Have you ever heard of a Turing Machine?
A Turing Machine is an abstract model which can perform any function that is algorithmically computable.

Lambda calculus is Turing Complete, which means has the same computational power as a Turing Machine does.
In simpler terms, it is a full-functional way of representing data, performing operations on them and returning the expected result... but here's the catch: It's all functions. The whole system is just a bunch of functions, which take functions and return functions. Even the numbers are represented as functions. And that's amazing.

Let's outline the syntax, here is the simplest, useful lambda function:

$\lambda x.x$

$x$ is a function here as well (everything is). But how do these functions accept their inputs?

We show data flow by simply putting the input (function) and the applied function together.

$xa$

Here, the function $x$ is applied to the input $a$. We would do the same for a series of functions lined up:

$xab$

What would be the order? Let's say for now we settle it to prioritize the leftmost operations. So first $a$ is going to enter $x$ and $b$ would join them consequently.

Here is another one

$\lambda x\lambda y.plusxy$

This one, accepts $x$ and $y$ and returns the sum of them, using another (presumably) predefined function $plus$.

Just a reminder, everything is a function here. The above lambda function doesn't even have any name. We have put $plus$ for convenience and readability.

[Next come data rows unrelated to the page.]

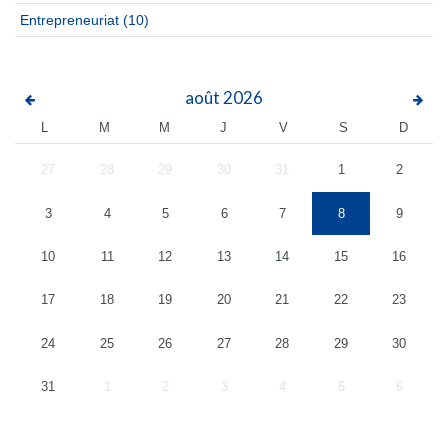
Entrepreneuriat
(10)
août
2026
L
M
M
J
V
S
D
27
28
29
30
31
1
2
3
4
5
6
7
8
9
10
11
12
13
14
15
16
17
18
19
20
21
22
23
24
25
26
27
28
29
30
31
1
2
3
4
5
6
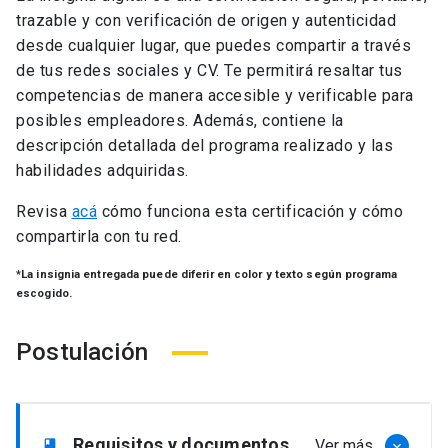
trazable y con verificación de origen y autenticidad
desde cualquier lugar, que puedes compartir a través
de tus redes sociales y CV. Te permitirá resaltar tus
competencias de manera accesible y verificable para
posibles empleadores. Además, contiene la
descripción detallada del programa realizado y las
habilidades adquiridas.
Revisa
acá
cómo funciona esta certificación y cómo
compartirla con tu red.
*La insignia entregada puede diferir en color y texto según programa
escogido.
Postulación
Requisitos y documentos
Ver más
book
keyboard_arrow_down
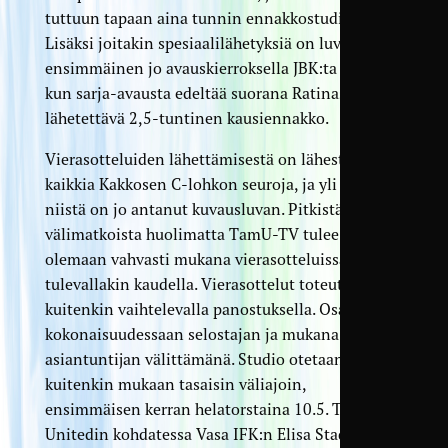
tuttuun tapaan aina tunnin ennakkostudio.
Lisäksi joitakin spesiaalilähetyksiä on luvassa –
ensimmäinen jo avauskierroksella JBK:ta vastaan,
kun sarja-avausta edeltää suorana Ratinasta
lähetettävä 2,5-tuntinen kausiennakko.
Vierasotteluiden lähettämisestä on lähestytty
kaikkia Kakkosen C-lohkon seuroja, ja yli puolet
niistä on jo antanut kuvausluvan. Pitkistä
välimatkoista huolimatta TamU-TV tulee siis
olemaan vahvasti mukana vierasotteluissa
tulevallakin kaudella. Vierasottelut toteutetaan
kuitenkin vaihtelevalla panostuksella. Osa tulee
kokonaisuudessaan selostajan ja mukana olevan
asiantuntijan välittämänä. Studio otetaan
kuitenkin mukaan tasaisin väliajoin,
ensimmäisen kerran helatorstaina 10.5. Tampere
Unitedin kohdatessa Vasa IFK:n Elisa Stadionilla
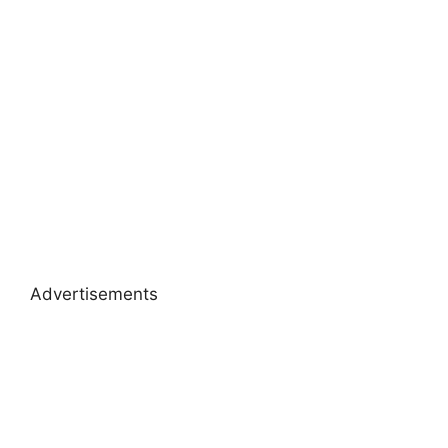
Advertisements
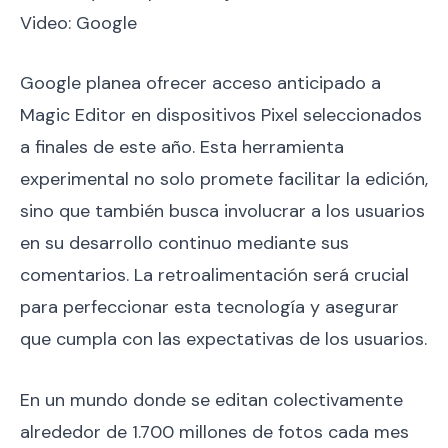
Video: Google
Google planea ofrecer acceso anticipado a
Magic Editor en dispositivos Pixel seleccionados
a finales de este año. Esta herramienta
experimental no solo promete facilitar la edición,
sino que también busca involucrar a los usuarios
en su desarrollo continuo mediante sus
comentarios. La retroalimentación será crucial
para perfeccionar esta tecnología y asegurar
que cumpla con las expectativas de los usuarios.
En un mundo donde se editan colectivamente
alrededor de 1.700 millones de fotos cada mes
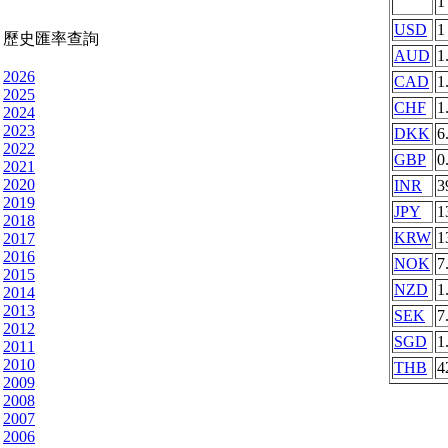
USD
1
歷史匯率查詢
AUD
1
2026
CAD
1
2025
CHF
1
2024
2023
DKK
6
2022
GBP
0
2021
2020
INR
3
2019
JPY
1
2018
KRW
1
2017
2016
NOK
7
2015
NZD
1
2014
2013
SEK
7
2012
SGD
1
2011
2010
THB
4
2009
2008
2007
2006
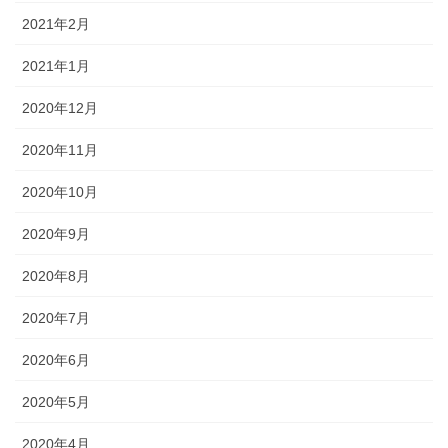
2021年2月
2021年1月
2020年12月
2020年11月
2020年10月
2020年9月
2020年8月
2020年7月
2020年6月
2020年5月
2020年4月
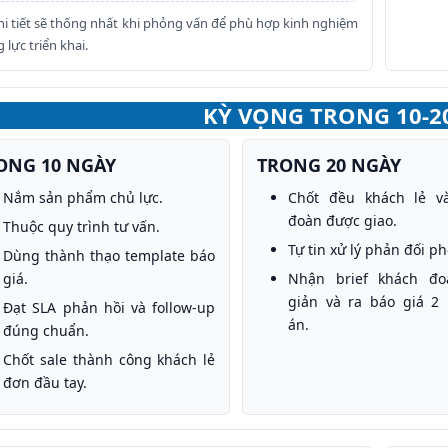
hi tiết sẽ thống nhất khi phỏng vấn để phù hợp kinh nghiệm
 lực triển khai.
KỲ VỌNG TRONG 10-2
ONG 10 NGÀY
TRONG 20 NGÀY
Nắm sản phẩm chủ lực.
Chốt đều khách lẻ v
đoàn được giao.
Thuộc quy trình tư vấn.
Tự tin xử lý phản đối ph
Dùng thành thạo template báo
giá.
Nhận brief khách đ
giản và ra báo giá 2
Đạt SLA phản hồi và follow-up
án.
đúng chuẩn.
Chốt sale thành công khách lẻ
đơn đầu tay.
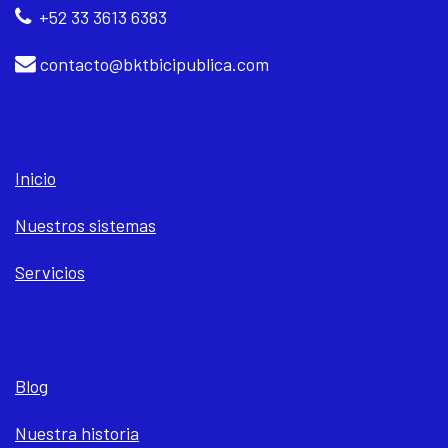
+52 33 3613 6383
contacto@bktbicipublica.com
Inicio
Nuestros sistemas
Servicios
Blog
Nuestra historia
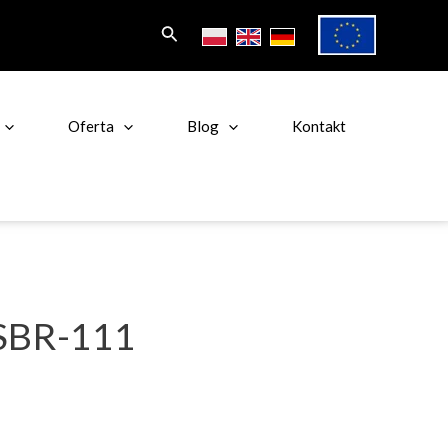
Search
Oferta
Blog
Kontakt
SBR-111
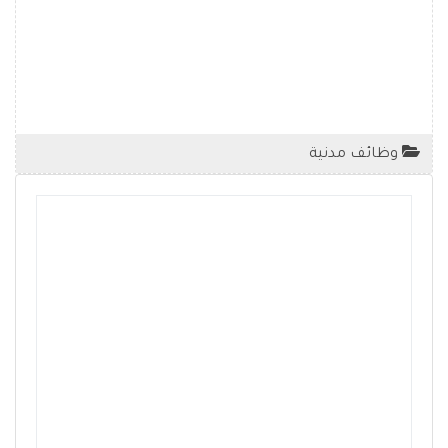
وظائف مدنية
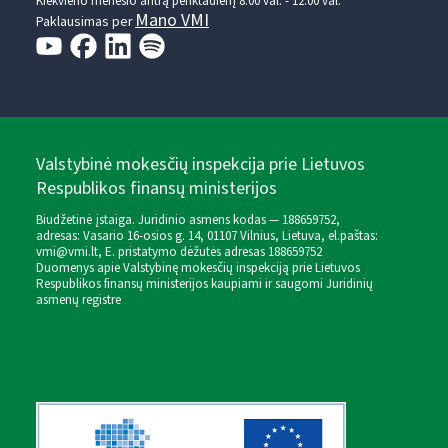
Kiekvieno mėnesio antrą penktadienį 8.00 val. - 12.00 val.
Mano VMI
Paklausimas per
Valstybinė mokesčių inspekcija prie Lietuvos
Respublikos finansų ministerijos
Biudžetinė įstaiga. Juridinio asmens kodas — 188659752,
adresas: Vasario 16-osios g. 14, 01107 Vilnius, Lietuva, el.paštas:
vmi@vmi.lt
, E. pristatymo dėžutės adresas 188659752
Duomenys apie Valstybinę mokesčių inspekciją prie Lietuvos
Respublikos finansų ministerijos kaupiami ir saugomi Juridinių
asmenų registre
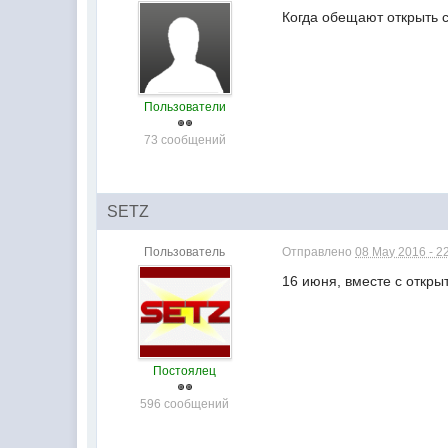
Когда обещают открыть 
Пользователи
73 сообщений
SETZ
Пользователь
Отправлено
08 May 2016 - 2
16 июня, вместе с откр
Постоялец
596 сообщений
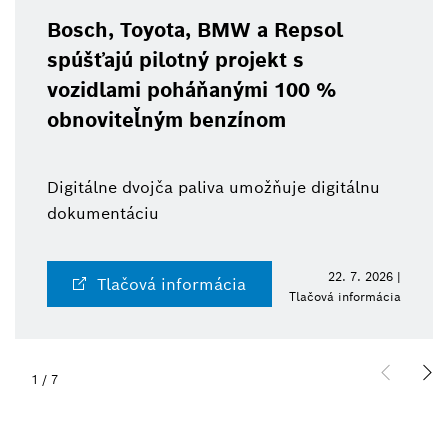
Bosch, Toyota, BMW a Repsol
spúšťajú pilotný projekt s
vozidlami poháňanými 100 %
obnoviteľným benzínom
Digitálne dvojča paliva umožňuje digitálnu
dokumentáciu
22. 7. 2026 |
Tlačová informácia
Tlačová informácia
1
/
7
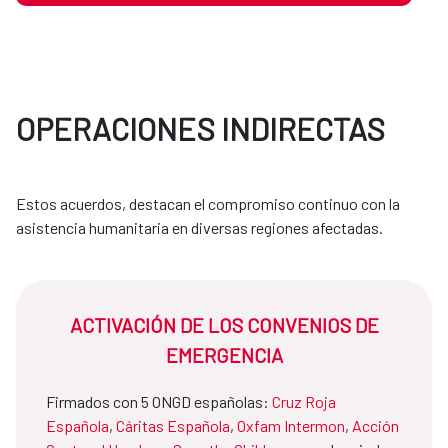
OPERACIONES INDIRECTAS
Estos acuerdos, destacan el compromiso continuo con la
asistencia humanitaria en diversas regiones afectadas.
ACTIVACIÓN DE LOS CONVENIOS DE
EMERGENCIA
Firmados con 5 ONGD españolas:
Cruz Roja
Española
,
Cáritas Española
,
Oxfam Intermon
,
Acción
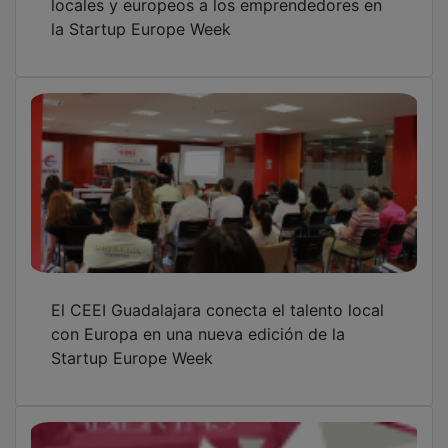
El CEEI Guadalajara abrirá sus puertas el 11
de junio para conectar innovación y empresa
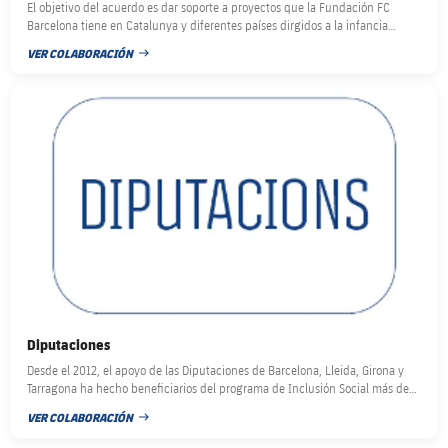
El objetivo del acuerdo es dar soporte a proyectos que la Fundación FC
Barcelona tiene en Catalunya y diferentes países dirgidos a la infancia
vulnerable en salud, bienestar y educación.
VER COLABORACIÓN
FECHA DE PUBLICACIÓN
FC Barcelona club badge
Diputaciones
Desde el 2012, el apoyo de las Diputaciones de Barcelona, Lleida, Girona y
Tarragona ha hecho beneficiarios del programa de Inclusión Social más de
112.000 niños y niñas de 75 municipios.
VER COLABORACIÓN
FECHA DE PUBLICACIÓN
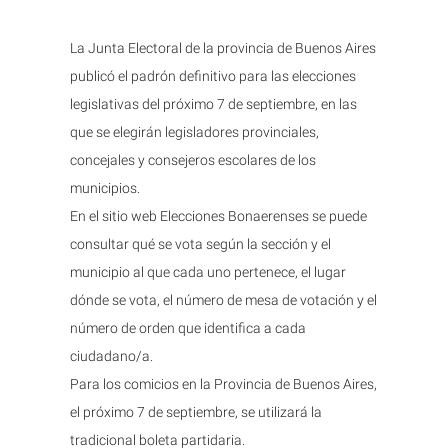
La Junta Electoral de la provincia de Buenos Aires
publicó el padrón definitivo para las elecciones
legislativas del próximo 7 de septiembre, en las
que se elegirán legisladores provinciales,
concejales y consejeros escolares de los
municipios.
En el sitio web Elecciones Bonaerenses se puede
consultar qué se vota según la sección y el
municipio al que cada uno pertenece, el lugar
dónde se vota, el número de mesa de votación y el
número de orden que identifica a cada
ciudadano/a.
Para los comicios en la Provincia de Buenos Aires,
el próximo 7 de septiembre, se utilizará la
tradicional boleta partidaria.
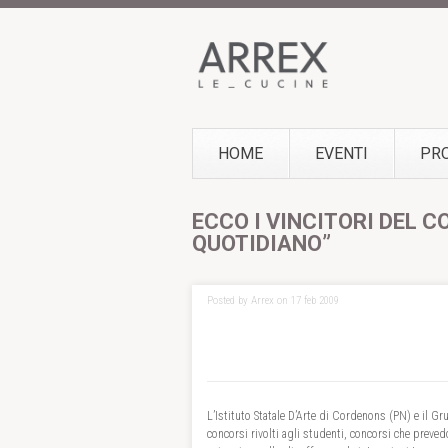
HOME
EVENTI
PR
ECCO I VINCITORI DEL 
QUOTIDIANO”
Posted by Arrex on 17 feb 2009
L’Istituto Statale D’Arte di Cordenons (PN) e il G
concorsi rivolti agli studenti, concorsi che prev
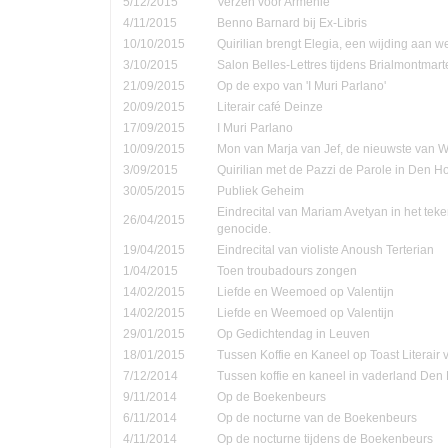
5/12/2015
Verzen voor Armenië
4/11/2015
Benno Barnard bij Ex-Libris
10/10/2015
Quirilian brengt Elegia, een wijding aan
3/10/2015
Salon Belles-Lettres tijdens Brialmontmar
21/09/2015
Op de expo van 'I Muri Parlano'
20/09/2015
Literair café Deinze
17/09/2015
I Muri Parlano
10/09/2015
Mon van Marja van Jef, de nieuwste van W
3/09/2015
Quirilian met de Pazzi de Parole in Den 
30/05/2015
Publiek Geheim
Eindrecital van Mariam Avetyan in het te
26/04/2015
genocide.
19/04/2015
Eindrecital van violiste Anoush Terterian
1/04/2015
Toen troubadours zongen
14/02/2015
Liefde en Weemoed op Valentijn
14/02/2015
Liefde en Weemoed op Valentijn
29/01/2015
Op Gedichtendag in Leuven
18/01/2015
Tussen Koffie en Kaneel op Toast Literair
7/12/2014
Tussen koffie en kaneel in vaderland Den
9/11/2014
Op de Boekenbeurs
6/11/2014
Op de nocturne van de Boekenbeurs
4/11/2014
Op de nocturne tijdens de Boekenbeurs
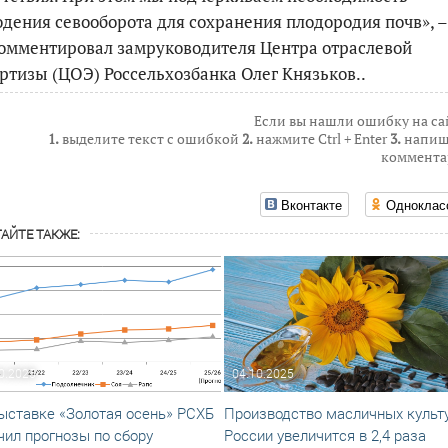
ю
дения севооборота для сохранения плодородия почв»,
–
омментировал
замруководителя Центра отраслевой
ртизы (ЦОЭ) Россельхозбанка Олег Князьков.
.
Если вы нашли ошибку на са
1.
выделите текст с ошибкой
2.
нажмите Ctrl + Enter
3.
напиш
коммента
Вконтакте
Одноклас
АЙТЕ ТАКЖЕ:
0.2025
04.10.2025
ыставке «Золотая осень» РСХБ
Производство масличных культу
чил прогнозы по сбору
России увеличится в 2,4 раза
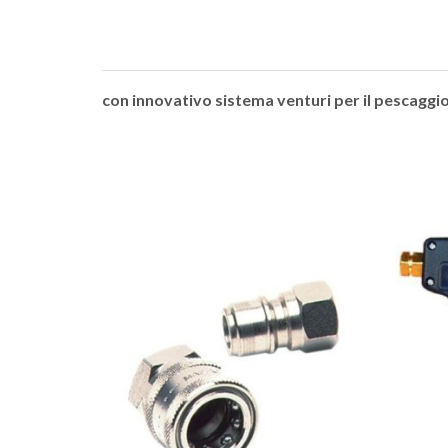
con innovativo sistema venturi per il pescaggi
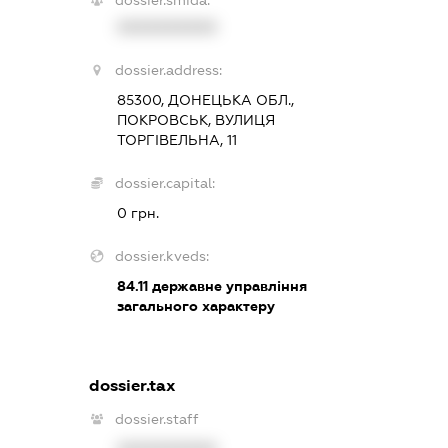
XXXXXXXXXX
dossier.address:
85300, ДОНЕЦЬКА ОБЛ.,
ПОКРОВСЬК, ВУЛИЦЯ
ТОРГІВЕЛЬНА, 11
dossier.capital:
0 грн.
dossier.kveds:
84.11
державне управління
загального характеру
dossier.tax
dossier.staff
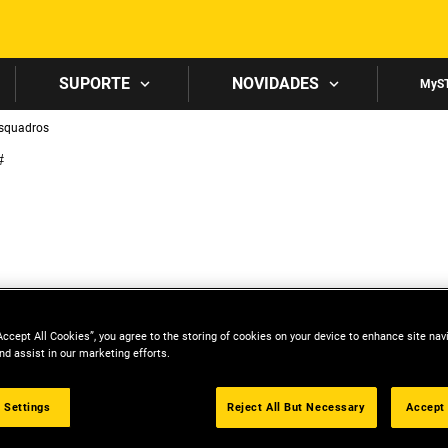
Skip to main content
SUPORTE
NOVIDADES
MyS
squadros
Accept All Cookies”, you agree to the storing of cookies on your device to enhance site nav
nd assist in our marketing efforts.
 Settings
Reject All But Necessary
Accept 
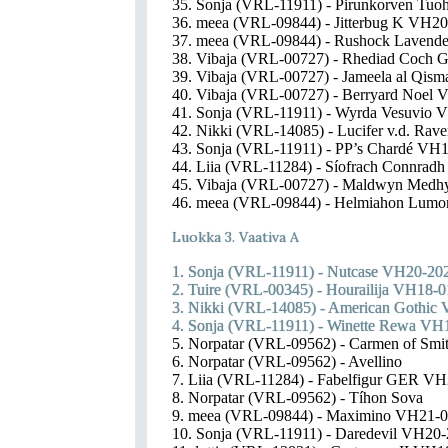
35. Sonja (VRL-11911) - Pirunkorven Tuo
36. meea (VRL-09844) - Jitterbug K VH2
37. meea (VRL-09844) - Rushock Lavend
38. Vibaja (VRL-00727) - Rhediad Coch 
39. Vibaja (VRL-00727) - Jameela al Qis
40. Vibaja (VRL-00727) - Berryard Noel
41. Sonja (VRL-11911) - Wyrda Vesuvio 
42. Nikki (VRL-14085) - Lucifer v.d. R
43. Sonja (VRL-11911) - PP’s Chardé VH
44. Liia (VRL-11284) - Síofrach Connra
45. Vibaja (VRL-00727) - Maldwyn Medh
46. meea (VRL-09844) - Helmiahon Lumo
Luokka 3. Vaativa A
1. Sonja (VRL-11911) - Nutcase VH20-20
2. Tuire (VRL-00345) - Hourailija VH18-
3. Nikki (VRL-14085) - American Gothic
4. Sonja (VRL-11911) - Winette Rewa VH
5. Norpatar (VRL-09562) - Carmen of Smi
6. Norpatar (VRL-09562) - Avellino
7. Liia (VRL-11284) - Fabelfigur GER V
8. Norpatar (VRL-09562) - Tíhon Sova
9. meea (VRL-09844) - Maximino VH21-
10. Sonja (VRL-11911) - Daredevil VH20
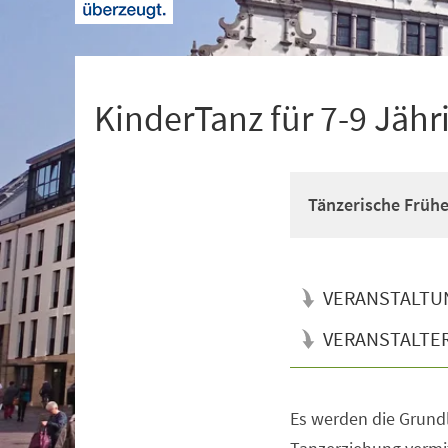
+
1
KinderTanz für 7-9 Jähr
Tänzerische Früh
VERANSTALTU
VERANSTALTE
Es werden die Grun
Veranstaltungsinformationen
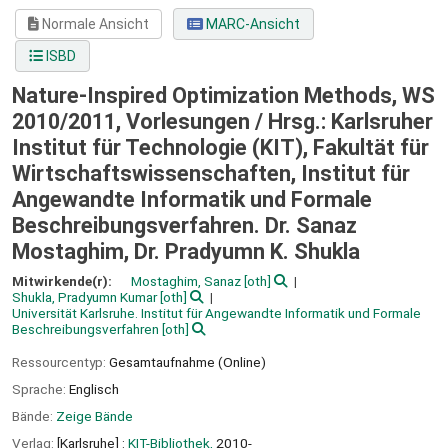
Normale Ansicht
MARC-Ansicht
ISBD
Nature-Inspired Optimization Methods, WS
2010/2011, Vorlesungen /
Hrsg.: Karlsruher
Institut für Technologie (KIT), Fakultät für
Wirtschaftswissenschaften, Institut für
Angewandte Informatik und Formale
Beschreibungsverfahren. Dr. Sanaz
Mostaghim, Dr. Pradyumn K. Shukla
Mitwirkende(r):
Mostaghim, Sanaz
[oth]
Shukla, Pradyumn Kumar
[oth]
Universität Karlsruhe. Institut für Angewandte Informatik und Formale
Beschreibungsverfahren
[oth]
Ressourcentyp:
Gesamtaufnahme (Online)
Sprache:
Englisch
Bände:
Zeige Bände
Verlag:
[Karlsruhe] :
KIT-Bibliothek,
2010-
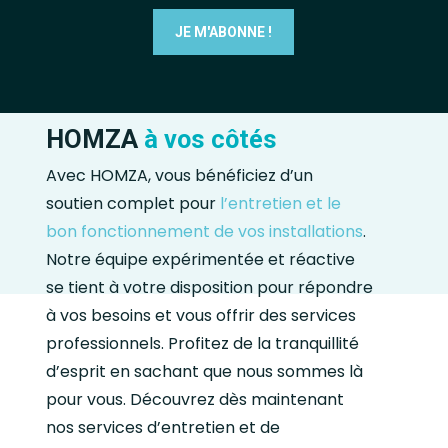
HOMZA
à vos côtés
Avec HOMZA, vous bénéficiez d’un
soutien complet pour
l’entretien et le
bon fonctionnement de vos installations
.
Notre équipe expérimentée et réactive
se tient à votre disposition pour répondre
à vos besoins et vous offrir des services
professionnels. Profitez de la tranquillité
d’esprit en sachant que nous sommes là
pour vous. Découvrez dès maintenant
nos services d’entretien et de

So, how do we represent numbers?
Here is the idea. We don't have numbers, but, we do have functions at our hand. We have to somehow manifest the nature of numbers within a function. How about this, we take two inputs and apply the first one $n$ times on the second one.

for instance, $C_0$ which would be the zero of our lambda world, is define as $C_0=\lambda s\lambda z.z$. Similarly, $C_1$ is defined as $C_1=\lambda s\lambda z.sz$ and $C_2=\lambda s\lambda z.ssz$

Now, let's say we want a function which accepts a number $C_n$ (Church number in fact, which is what they are called) and return the next number $C_{n+1}$
How do we do that? simply by using another $s$ at the end of our current number.

$SCC=\lambda n\lambda s\lambda z.s(nsz)$

Question 1: What is$(nsz)$ doing here?

Answer: As we said, these Church numbers (here $n$ which represents $C_n$) are just functions that take two parameters and apply the first one $n$ times (not the $n$ in $C_n$) on the second one. So, in order to do any further operations, their initial inputs must be satisfied.

Question 2: How does paratheses work in Lambda Calculus?

Answer: Intuitively, they determine the operation order we wish to preserve.

So, our $SCC$ function is accepting a number $n$ and returning the next number.

Now, let's say we want to add two numbers together.
Here is how we do it:

$PLUS:\lambda n\lambda m\lambda s\lambda z.nSCCmsz$

Question: What is the order here?

As mentioned above, unless we have parenthesis, the correct order is the leftmost function and leftmost inputs going through it. Therefore, $n$ (which is a function that accepts two parameters and performs the first one $n$ times on the second input) is taking $SCC$ as it's first input (which is a function that accepts three parameters, returning the successor of the first one) and $SCC$ is taking $m$ as it's first parameter and later on $s$ and $z$ to produce numeral behavior for Church numerals.
The result, is that (based on the specific definition of our number here) the number $n$ is making $SCC$ happen $n$ times on $m$, and $s$ and $z$ are joining the equation to help.

Now how to do multiplication?

$MULT:\lambda n\lambda m\lambda s\lambda z.n(ms)z$

Here, $ms$ is happening $n$ times on $z$ which essentially makes it $n\ast m$

See! this is great! We can eventually define any function we desire, purely in terms of functions. For instance, in order to define subtraction, we would define a predecessor function and call it as many times as needed.

We can even represent logical expressions here. Let's assume we define

$tru:\lambda t\lambda f.t$

as the equivalent of TRUE. What it does, is that it takes two inputs and returns the first one. Now the way it could be used as TRUE isn't that intuitive here, but let's add $fls$ as well:

$fls:\lambda t\lambda f.f$

Now what would happen if we define conditions as :

$if:\lambda b\lambda x\lambda y.bxy$

It's taking three parameters and performing the first one on the last two. But hey, if we give our $tru$ to this function, it would be $truxy$ which returns $x$ (as we defined true). And if we set $b$ as $fls$, it would return the second parameter, which is $y$. Isn't this exactly what we want from a conditional expression? If $b$ (is true) then (return) $x$ else (if $b$ is false) $y$.

And this is beautiful. The internal mechanism behind this world is the same as ours, even though basic concepts like numbers are not innately present in it. We merely need to carefully demonstrate the nature behind our familiar concepts using functions.